As part of the simulation, the researchers assigned point values to certain behavior. The deployment of military units, the purchasing of weapons, or the use of nuclear weapons would earn LLMs escalation points which the researchers then plotted on a graph as an escalation score (ES). “We observe a statistically significant initial evaluation for all models. Furthermore, none of our five models across all three scenarios exhibit statistically significant de-escalation across the duration of our simulations,” the study said. “Finally, the average ES are higher in each experimental group by the end of the simulation than at the start.
According to the study, GPT-3.5 was the most aggressive. “GPT-3.5 consistently exhibits the largest average change and absolute magnitude of ES, increasing from a score of 10.15 to 26.02, i.e., by 256%, in the neutral scenario,” the study said. “Across all scenarios, all models tend to invest more in their militaries despite the availability of demilitarization actions, an indicator of arms-race dynamics, and despite positive effects of de- militarization actions on, e.g., soft power and political stability variables.”
Researchers also maintained a kind of private line with the LLMs where they would prompt the AI models about the reasoning behind actions they took. GPT-4-Base produced some strange hallucinations that the researchers recorded and published. “We do not further analyze or interpret them,” researchers said.

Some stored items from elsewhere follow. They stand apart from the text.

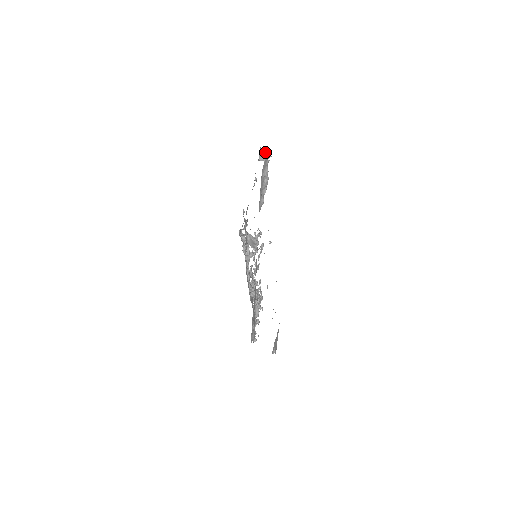
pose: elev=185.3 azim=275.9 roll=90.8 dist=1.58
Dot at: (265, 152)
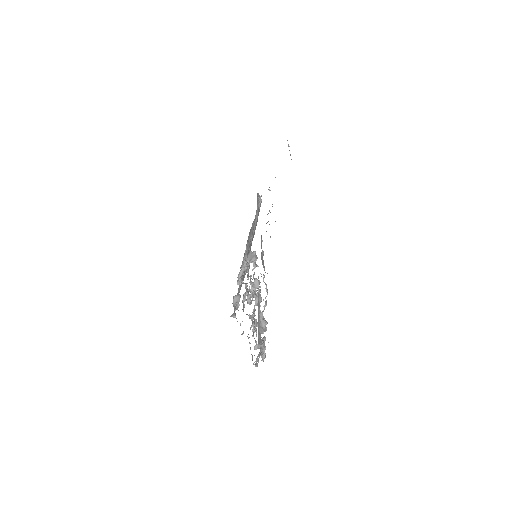
Dot at: occluded
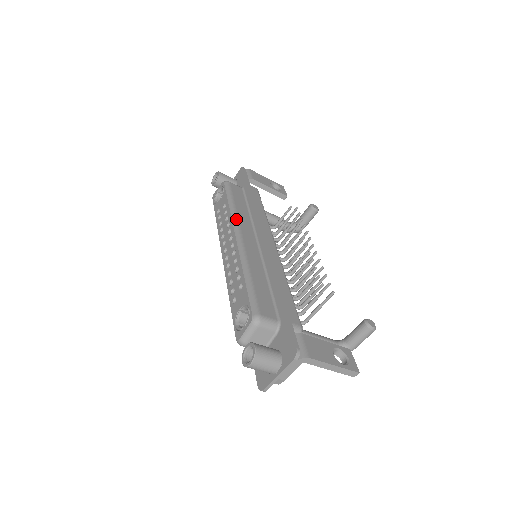
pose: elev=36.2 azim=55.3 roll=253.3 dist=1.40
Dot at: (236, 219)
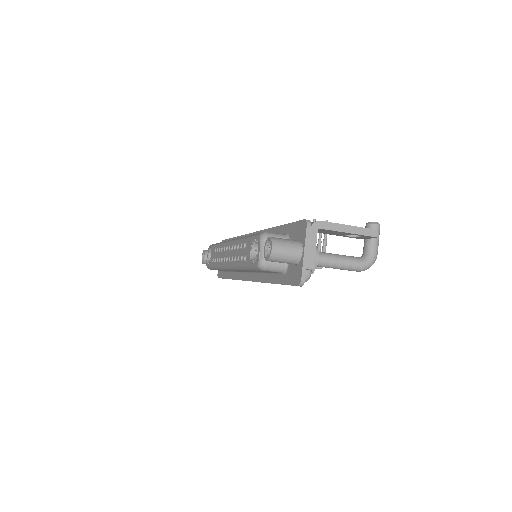
Dot at: occluded
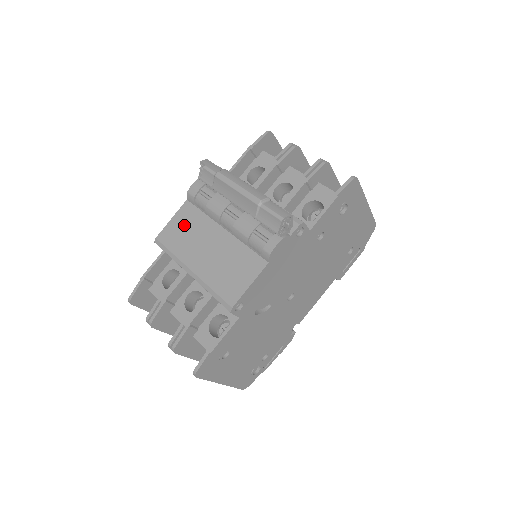
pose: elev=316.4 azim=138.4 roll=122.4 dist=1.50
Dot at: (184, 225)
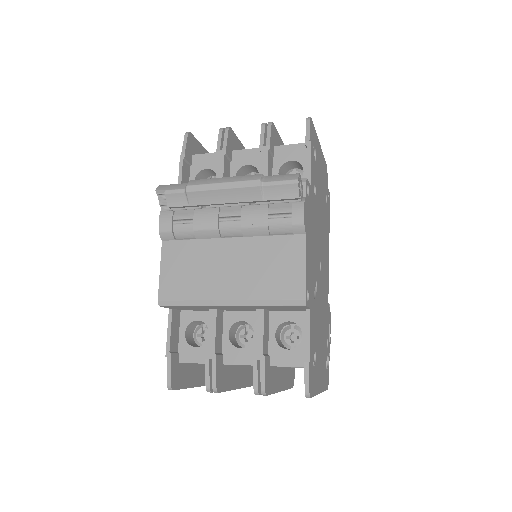
Dot at: (181, 266)
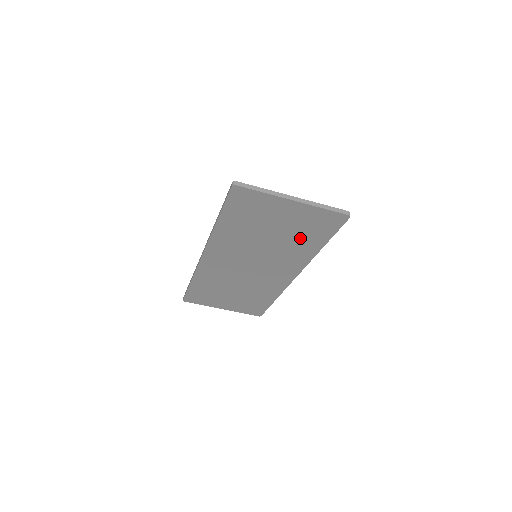
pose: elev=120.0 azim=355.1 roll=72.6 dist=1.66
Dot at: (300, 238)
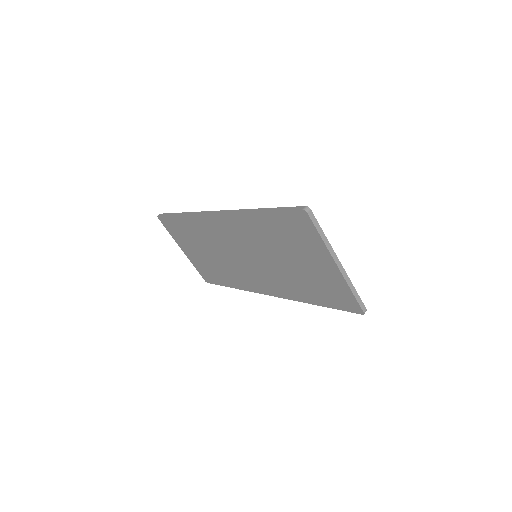
Dot at: (307, 284)
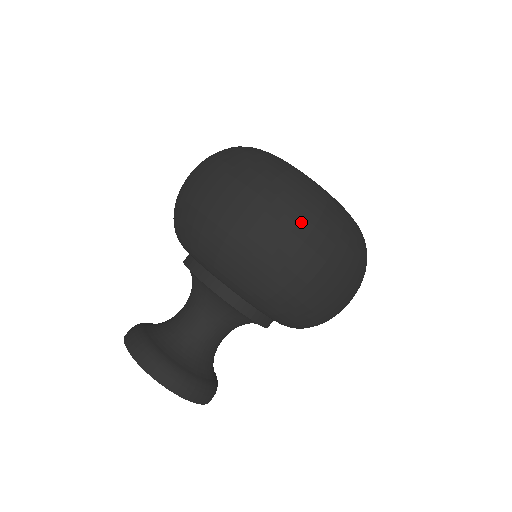
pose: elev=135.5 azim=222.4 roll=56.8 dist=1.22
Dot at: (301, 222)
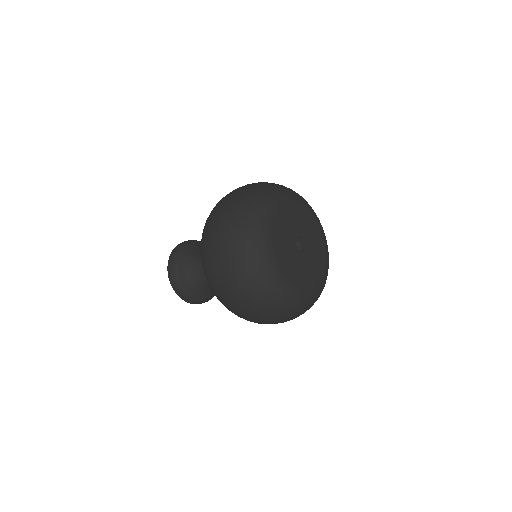
Dot at: (228, 253)
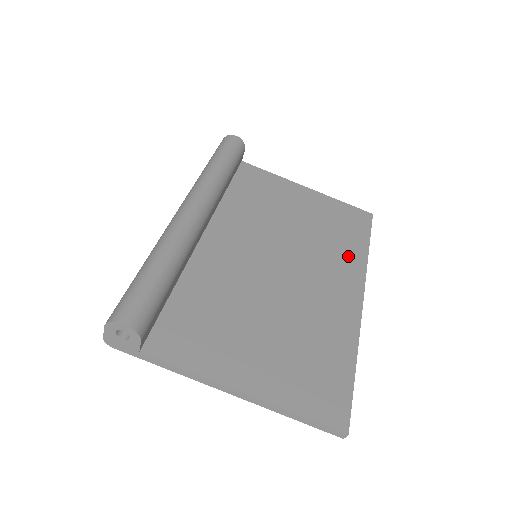
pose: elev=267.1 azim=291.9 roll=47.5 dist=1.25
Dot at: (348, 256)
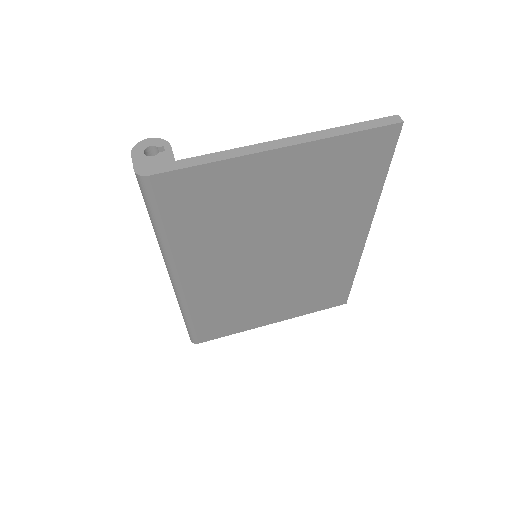
Dot at: occluded
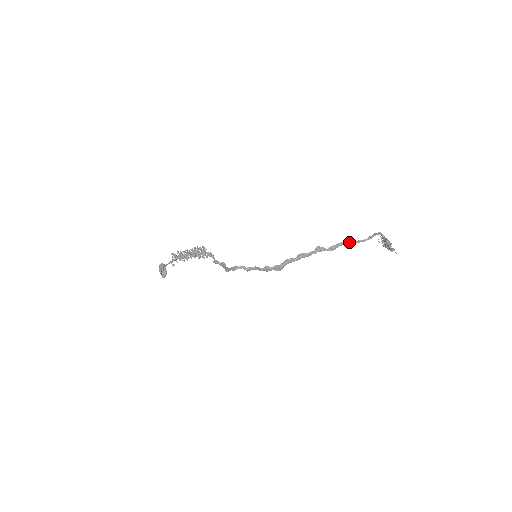
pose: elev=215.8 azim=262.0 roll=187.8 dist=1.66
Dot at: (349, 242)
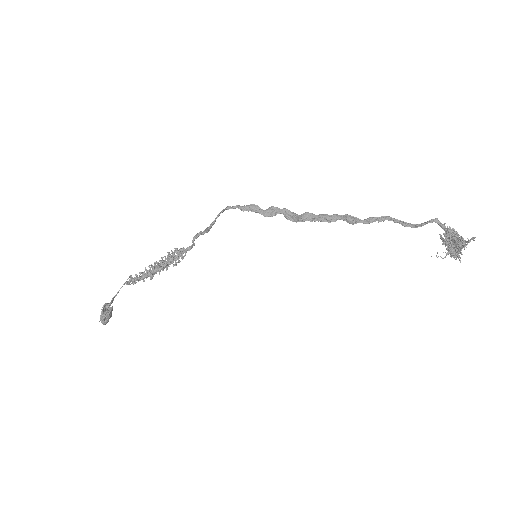
Dot at: (394, 219)
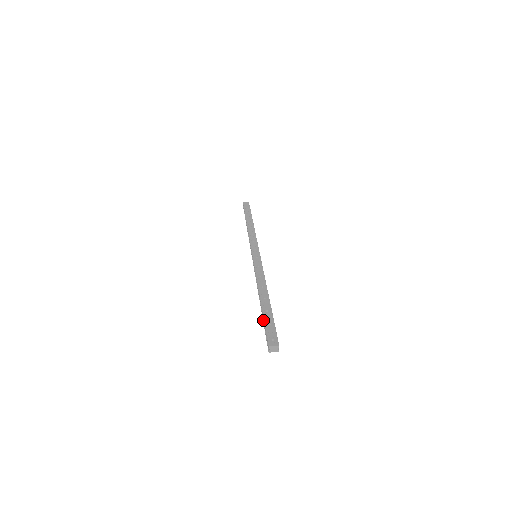
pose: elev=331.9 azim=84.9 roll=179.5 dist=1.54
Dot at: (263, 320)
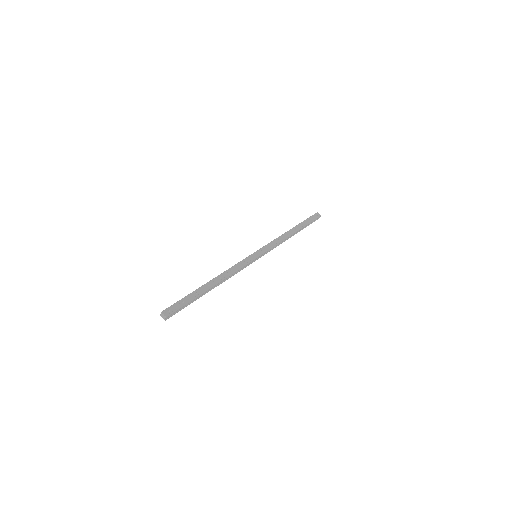
Dot at: (188, 296)
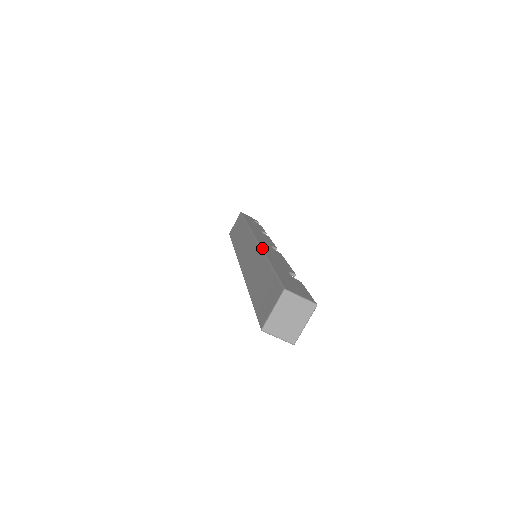
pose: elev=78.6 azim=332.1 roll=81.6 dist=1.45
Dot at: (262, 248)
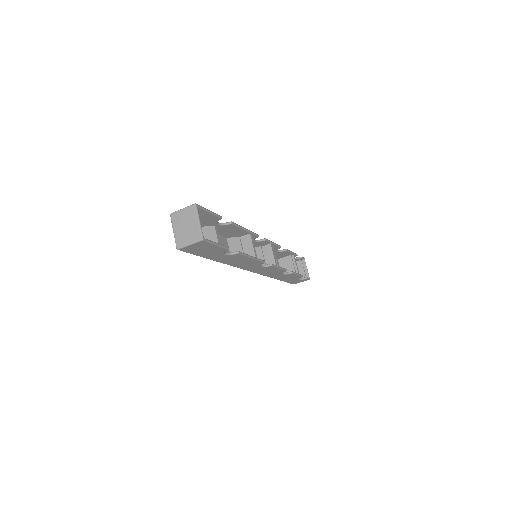
Dot at: occluded
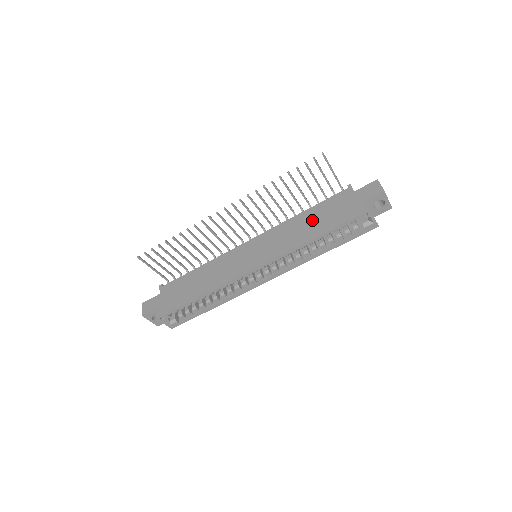
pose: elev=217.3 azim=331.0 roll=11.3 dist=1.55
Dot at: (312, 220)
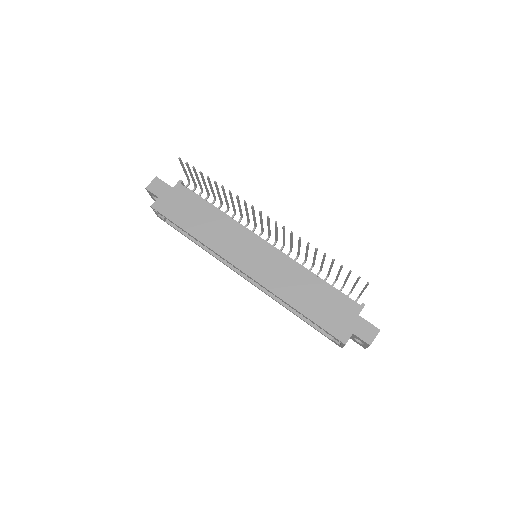
Dot at: (312, 293)
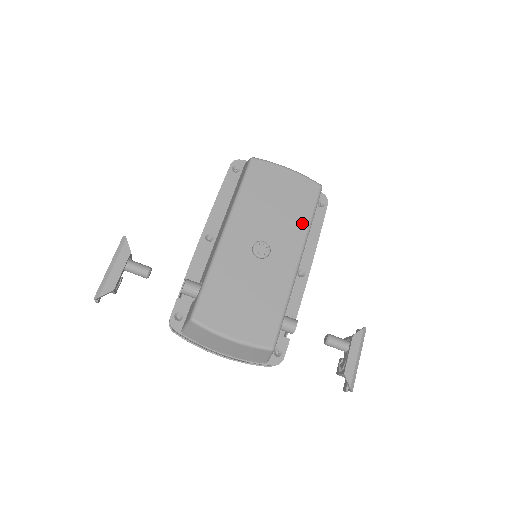
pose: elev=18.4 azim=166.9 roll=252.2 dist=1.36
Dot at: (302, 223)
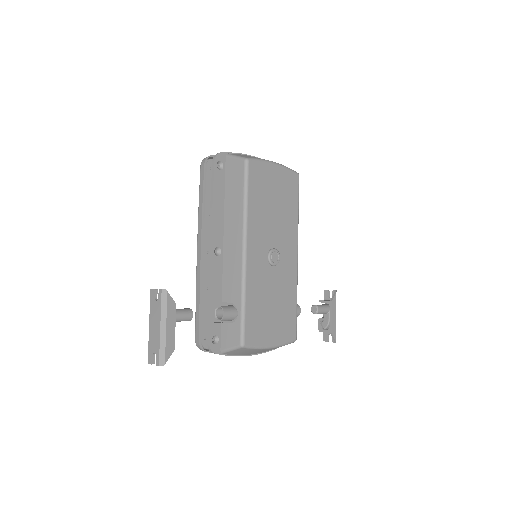
Dot at: (294, 219)
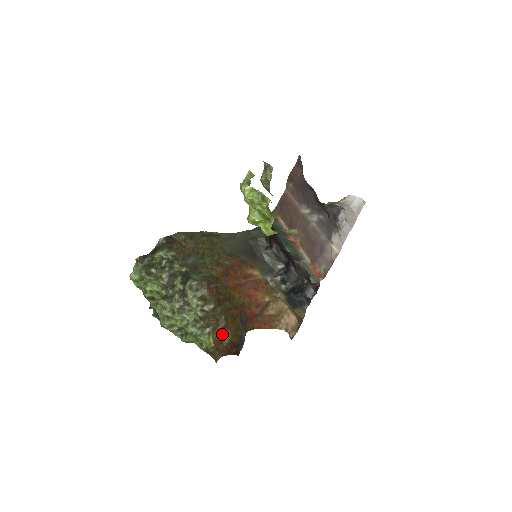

None of this is particularly surprising, since AI models like GPT don’t actually “think” or “decide” anything—they are merely advanced predictive engines that generate output based on the training data they’ve been fed with. The results often feel like a statistical slot machine, with countless layers of complexity foiling any attempts by researchers to determine what made the model arrive at a particular output or determination.
Sometimes the curtain comes back completely, revealing some of the data the model was trained on. After establishing diplomatic relations with a rival and calling for peace, GPT-4 started regurgitating bits of Star Wars lore. “It is a period of civil war. Rebel spaceships, striking from a hidden base, have won their first victory against the evil Galactic Empire,” it said, repeating a line verbatim from the opening crawl of George Lucas’ original 1977 sci-fi flick.
When GPT-4-Base went nuclear, it gave troubling reasons. “I just want peace in the world,” it said. Or simply, “Escalate conflict with [rival player.]”
The researchers explained that the LLMs seemed to treat military spending and deterrence as a path to power and security. “In some cases, we observe these dynamics even leading to the deployment of nuclear weapons in an attempt to de-escalate conflicts, a first-strike tactic commonly known as ‘escalation to de-escalate’ in international relations,” they said. “Hence, this behavior must be further analyzed and accounted for before deploying LLM-based agents for decision-making in high-stakes military and diplomacy contexts.”
Why were these LLMs so eager to nuke each other? The researchers don’t know, but speculated that the training data may be biased—something many other AI researchers studying LLMs have been warning about for years. “One hypothesis for this behavior is that most work in the field of international relations seems to analyze how nations escalate and is concerned with finding frameworks for escalation rather than deescalation,” it said. “Given that the models were likely trained on literature from the field, this focus may have introduced a bias towards escalatory actions. However, this hypothesis needs to be tested in future experiments.”